A Cannes, dans le sud de la France, où se tient jusqu’à dimanche le 70ème Festival international de cinéma, il y a une compétition pour la Palme d’or, des stars, des paillettes. Et puis quelques films qui parlent de la réalité africaine, dans les sections parallèles. C’est le cas du documentaire « Makala », du Français Emmanuel Gras, tourné en République démocratique du Congo et projeté ce mercredi à la Semaine de la critique.
Avec notre envoyée spéciale à Cannes, Sophie Torlotin
Makala signifie « charbon » en swahili. Ce charbon que s’échine à fabriquer un petit paysan du Katanga, Kabwita Kasongo. Emmanuel Gras le filme abattre un arbre à la hache, puis le débiter et construire un four afin de consumer le bois. Il place ensuite le combustible dans de lourds sacs attachés à un vélo. Puis il pousse l’attelage sur une cinquantaine de kilomètres pour vendre sa marchandise à la ville, Kolwezi.

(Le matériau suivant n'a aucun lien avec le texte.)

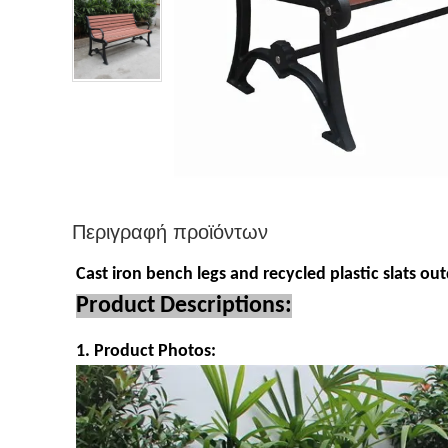
Περιγραφή προϊόντων
Cast iron bench legs and recycled plastic slats 
Product Descriptions:
1. Product Photos: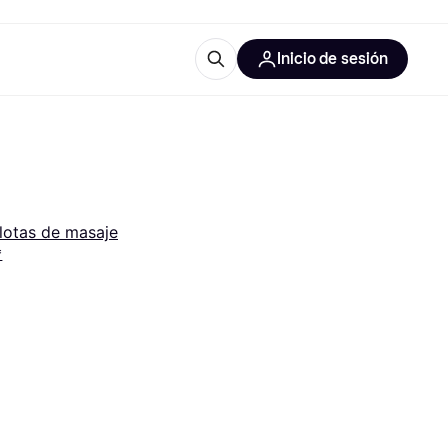
Inicio de sesión
Más información
les de oficina
Qué es Klarna?
lotas de masaje
*
las categorías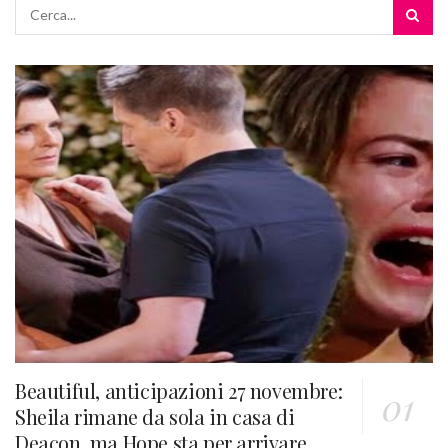
Beautiful, anticipazioni 27 novembre:
Sheila rimane da sola in casa di
Deacon, ma Hope sta per arrivare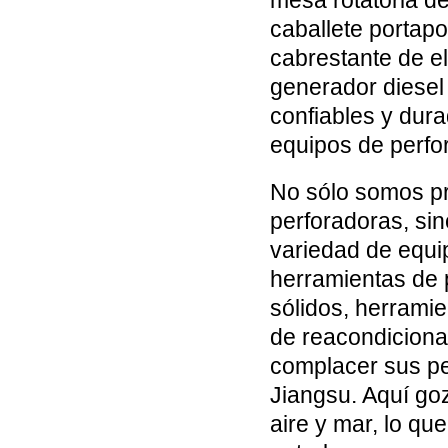
mesa rotatoria de
caballete portap
cabrestante de e
generador diesel
confiables y dur
equipos de perfor
No sólo somos p
perforadoras, si
variedad de equi
herramientas de p
sólidos, herrami
de reacondicion
complacer sus p
Jiangsu. Aquí go
aire y mar, lo qu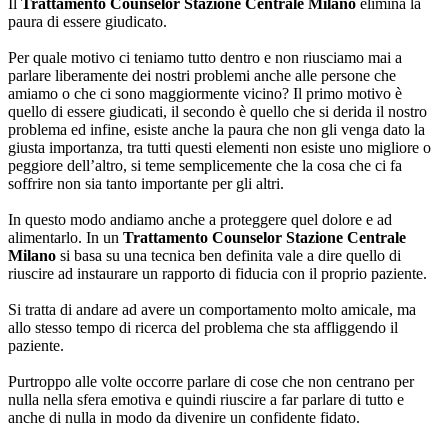
Il
Trattamento Counselor Stazione Centrale Milano
elimina la
paura di essere giudicato.
Per quale motivo ci teniamo tutto dentro e non riusciamo mai a
parlare liberamente dei nostri problemi anche alle persone che
amiamo o che ci sono maggiormente vicino? Il primo motivo è
quello di essere giudicati, il secondo è quello che si derida il nostro
problema ed infine, esiste anche la paura che non gli venga dato la
giusta importanza, tra tutti questi elementi non esiste uno migliore o
peggiore dell’altro, si teme semplicemente che la cosa che ci fa
soffrire non sia tanto importante per gli altri.
In questo modo andiamo anche a proteggere quel dolore e ad
alimentarlo. In un
Trattamento Counselor Stazione Centrale
Milano
si basa su una tecnica ben definita vale a dire quello di
riuscire ad instaurare un rapporto di fiducia con il proprio paziente.
Si tratta di andare ad avere un comportamento molto amicale, ma
allo stesso tempo di ricerca del problema che sta affliggendo il
paziente.
Purtroppo alle volte occorre parlare di cose che non centrano per
nulla nella sfera emotiva e quindi riuscire a far parlare di tutto e
anche di nulla in modo da divenire un confidente fidato.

A 28 ans, ce père de trois enfants espère ainsi récolter suffisamment d’argent pour offrir un avenir meilleur à sa famille. En voyant Kabwita Kasongo à l’effort, on pense aux mythes antiques, comme celui de Sisyphe dans la mythologie grecque, condamné à pousser éternellement jusqu’en haut d’une colline un rocher qui en redescendait une fois au sommet.
« Né d’une image »
« Le film est né vraiment d’une image. C’est-à-dire que j’ai vu des gens pousser ces vélos-là et j’ai trouvé ça visuellement quelque chose de puissant, explique le réalisateur Emmanuel Gras. Et j’ai eu envie de creuser derrière cette image-là, quelle était la vie de quelqu’un qui faisait ça ? Un mythe, c’est bien souvent en fait une idée : Sisyphe, celui qui pousse éternellement son chargement. Là c’est ça. Tout s’incarne en fait par une image, et résume une forme de condition humaine ».
Emmanuel Gras a terminé le film quelques jours avant sa présentation cannoise. Il compte bien retourner au Katanga au plus tard dans un an pour montrer Makala à Kabwita Kasongo et son village.